START DATASET EXCERPTS
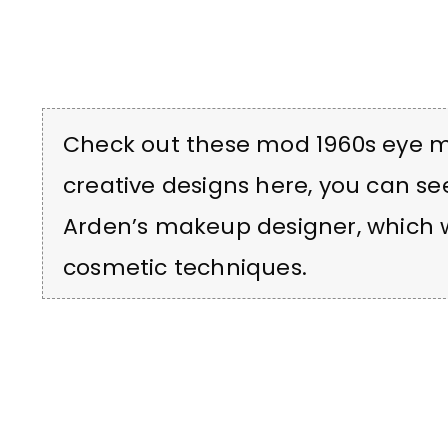
Check out these mod 1960s eye 
creative designs here, you can se
Arden’s makeup designer, which we
cosmetic techniques.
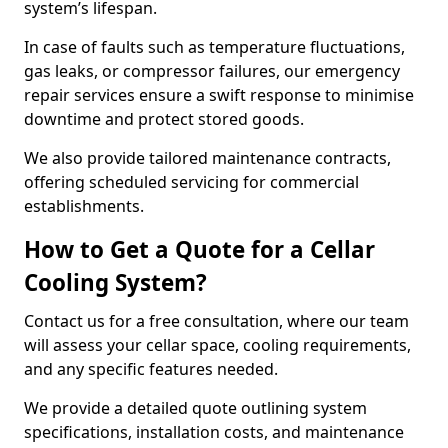
system’s lifespan.
In case of faults such as temperature fluctuations,
gas leaks, or compressor failures, our emergency
repair services ensure a swift response to minimise
downtime and protect stored goods.
We also provide tailored maintenance contracts,
offering scheduled servicing for commercial
establishments.
How to Get a Quote for a Cellar
Cooling System?
Contact us for a free consultation, where our team
will assess your cellar space, cooling requirements,
and any specific features needed.
We provide a detailed quote outlining system
specifications, installation costs, and maintenance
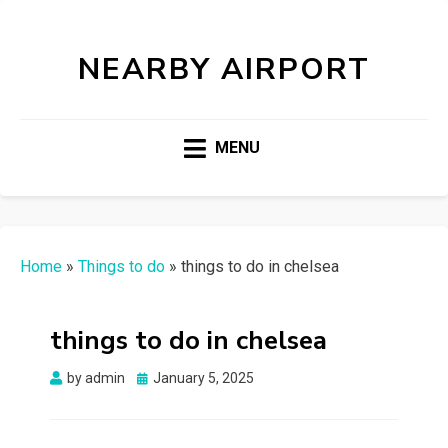
NEARBY AIRPORT
MENU
Home
»
Things to do
»
things to do in chelsea
things to do in chelsea
Posted
by
admin
January 5, 2025
on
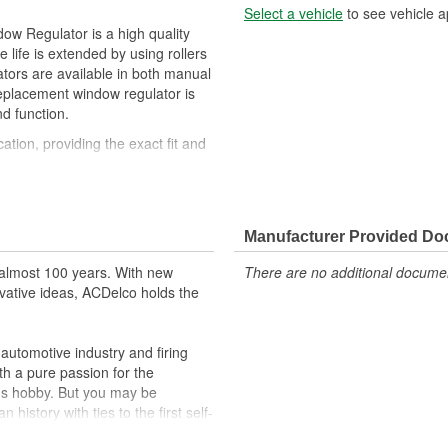
Select a vehicle
to see vehicle a
w Regulator is a high quality
life is extended by using rollers
tors are available in both manual
eplacement window regulator is
d function.
cation, providing the exact fit and
slides
Manufacturer Provided D
almost 100 years. With new
There are no additional document
vative ideas, ACDelco holds the
utomotive industry and firing
th a pure passion for the
's hobby. But you may be
history with ties to the first self-
.Today ACDelco products are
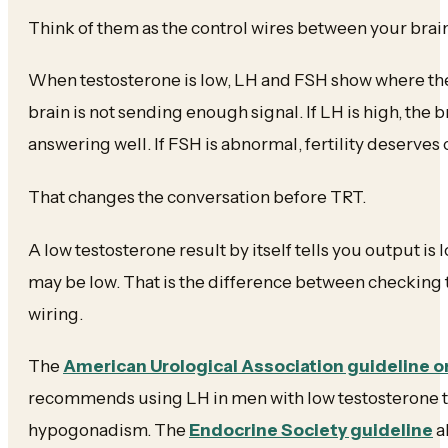
Think of them as the control wires between your brain
When testosterone is low, LH and FSH show where the sy
brain is not sending enough signal. If LH is high, the b
answering well. If FSH is abnormal, fertility deserves 
That changes the conversation before TRT.
A low testosterone result by itself tells you output is
may be low. That is the difference between checking
wiring.
The
American Urological Association guideline o
recommends using LH in men with low testosterone t
hypogonadism. The
Endocrine Society guideline
a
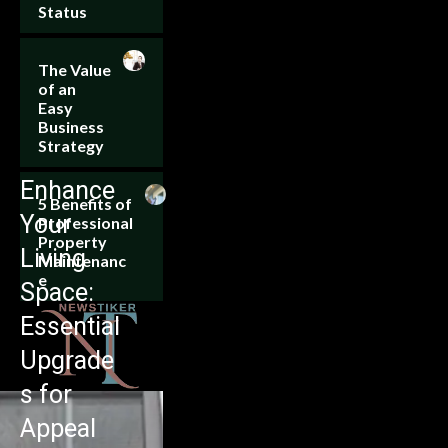
Status
The Value
of an
Easy
Business
Strategy
Enhance
5 Benefits of
Your
Professional
Property
Living
Maintenanc
e
Space:
Essential
Upgrade
s for
Appeal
END DATASET EXCERPTS
* [ABOUT THIS TASK]
Copy out the text read from every page in the listing above, line for line with nothing changed. Leave the pictures out of your answer.

* [YOUR RESPONSE]
Check out these mod 1960s eye 
creative designs here, you can se
Arden’s makeup designer, which we
cosmetic techniques.
system’s lifespan.
In case of faults such as temperature fluctuations,
gas leaks, or compressor failures, our emergency
repair services ensure a swift response to minimise
downtime and protect stored goods.
We also provide tailored maintenance contracts,
offering scheduled servicing for commercial
establishments.
How to Get a Quote for a Cellar
Cooling System?
Contact us for a free consultation, where our team
will assess your cellar space, cooling requirements,
and any specific features needed.
We provide a detailed quote outlining system
specifications, installation costs, and maintenance
NEARBY AIRPORT
MENU
Home
»
Things to do
»
things to do in chelsea
things to do in chelsea
Posted
by
admin
January 5, 2025
on
Select a vehicle
to see vehicle a
w Regulator is a high quality
life is extended by using rollers
tors are available in both manual
eplacement window regulator is
d function.
cation, providing the exact fit and
slides
Manufacturer Provided D
almost 100 years. With new
There are no additional document
vative ideas, ACDelco holds the
utomotive industry and firing
th a pure passion for the
's hobby. But you may be
history with ties to the first self-
.Today ACDelco products are
Think of them as the control wires between your brain
When testosterone is low, LH and FSH show where the sy
brain is not sending enough signal. If LH is high, the b
answering well. If FSH is abnormal, fertility deserves 
That changes the conversation before TRT.
A low testosterone result by itself tells you output is
may be low. That is the difference between checking
wiring.
The
American Urological Association guideline o
recommends using LH in men with low testosterone t
hypogonadism. The
Endocrine Society guideline
a
Status
The Value
of an
Easy
Business
Strategy
Enhance
5 Benefits of
Your
Professional
Property
Living
Maintenanc
e
Space:
Essential
Upgrade
s for
Appeal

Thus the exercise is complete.